Genai.Workflow: Acts as a namespace container that organizes related workflow types under the Genai.Workflow hierarchy, providing logical grouping for workflow-related components.
Genai.WorkflowExecution: Represents a single execution instance of a workflow, tracking execution state, managing output resources, and maintaining execution history through unique thread IDs for monitoring progress and handling outputs.
Common use cases
Customer support automation: When a customer submits a support ticket, the workflow automatically categorizes the issue, checks against known solutions, and either provides an immediate response or escalates to the appropriate specialist. Dynamic agent can understand the customer's tone and urgency, ensuring critical issues get priority handling while routine questions receive instant answers.

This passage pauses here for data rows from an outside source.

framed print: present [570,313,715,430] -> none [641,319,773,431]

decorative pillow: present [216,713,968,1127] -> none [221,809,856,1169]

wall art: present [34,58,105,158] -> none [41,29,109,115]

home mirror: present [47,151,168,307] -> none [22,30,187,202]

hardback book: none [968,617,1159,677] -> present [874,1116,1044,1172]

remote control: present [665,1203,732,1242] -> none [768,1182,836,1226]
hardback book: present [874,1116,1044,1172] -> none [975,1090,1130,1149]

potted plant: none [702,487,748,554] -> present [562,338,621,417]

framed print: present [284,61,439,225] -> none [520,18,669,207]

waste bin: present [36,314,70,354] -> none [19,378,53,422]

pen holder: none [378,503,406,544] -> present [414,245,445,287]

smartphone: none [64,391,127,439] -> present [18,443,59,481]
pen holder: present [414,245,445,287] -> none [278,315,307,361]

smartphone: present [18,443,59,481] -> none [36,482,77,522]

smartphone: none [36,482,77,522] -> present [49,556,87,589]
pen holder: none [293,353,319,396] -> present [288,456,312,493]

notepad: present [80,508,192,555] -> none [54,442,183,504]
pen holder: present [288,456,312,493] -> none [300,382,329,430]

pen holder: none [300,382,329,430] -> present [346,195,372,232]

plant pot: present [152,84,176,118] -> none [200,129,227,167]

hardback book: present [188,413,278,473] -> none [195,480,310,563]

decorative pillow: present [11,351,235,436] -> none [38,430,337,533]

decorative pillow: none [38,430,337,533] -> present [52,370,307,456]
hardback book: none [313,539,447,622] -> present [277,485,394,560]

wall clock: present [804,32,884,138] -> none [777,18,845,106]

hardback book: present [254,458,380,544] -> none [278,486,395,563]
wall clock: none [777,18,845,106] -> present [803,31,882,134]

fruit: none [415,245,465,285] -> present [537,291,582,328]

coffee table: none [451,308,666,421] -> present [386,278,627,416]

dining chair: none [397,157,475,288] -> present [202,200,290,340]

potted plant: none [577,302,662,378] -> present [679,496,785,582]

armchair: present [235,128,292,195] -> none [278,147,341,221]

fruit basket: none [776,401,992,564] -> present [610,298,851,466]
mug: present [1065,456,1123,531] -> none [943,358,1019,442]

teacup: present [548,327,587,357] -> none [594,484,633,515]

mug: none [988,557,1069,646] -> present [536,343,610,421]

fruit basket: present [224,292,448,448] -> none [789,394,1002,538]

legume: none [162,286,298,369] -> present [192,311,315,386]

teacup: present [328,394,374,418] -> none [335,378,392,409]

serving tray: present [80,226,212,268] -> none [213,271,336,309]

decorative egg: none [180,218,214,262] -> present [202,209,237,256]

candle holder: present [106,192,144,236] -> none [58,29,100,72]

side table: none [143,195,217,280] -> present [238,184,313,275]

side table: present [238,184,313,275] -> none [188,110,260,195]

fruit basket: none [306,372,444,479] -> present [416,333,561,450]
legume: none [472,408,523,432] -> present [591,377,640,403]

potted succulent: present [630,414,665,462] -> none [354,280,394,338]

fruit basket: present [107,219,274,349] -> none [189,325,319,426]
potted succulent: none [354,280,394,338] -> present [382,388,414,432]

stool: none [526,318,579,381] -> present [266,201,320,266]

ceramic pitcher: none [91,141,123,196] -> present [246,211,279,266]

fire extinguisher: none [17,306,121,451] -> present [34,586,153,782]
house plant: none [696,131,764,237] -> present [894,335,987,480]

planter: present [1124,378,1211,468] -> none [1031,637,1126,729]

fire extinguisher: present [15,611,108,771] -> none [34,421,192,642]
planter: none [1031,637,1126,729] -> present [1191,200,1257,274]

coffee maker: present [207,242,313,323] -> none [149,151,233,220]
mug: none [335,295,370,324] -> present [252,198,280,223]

Data analysis and reporting: Schedule workflows to pull data from multiple sources daily, clean and validate the information, run analysis algorithms, and generate reports for different stakeholders. Dynamic agents can spot unusual patterns in the data and provide intelligent insights or recommendations in plain language that business users can understand.
Order processing and fulfillment: When orders come in, workflows automatically verify inventory, process payments, update systems, and trigger shipping. Dynamic agents can handle special cases like bulk orders or international shipping requirements, making intelligent decisions about expedited processing or alternative fulfillment options.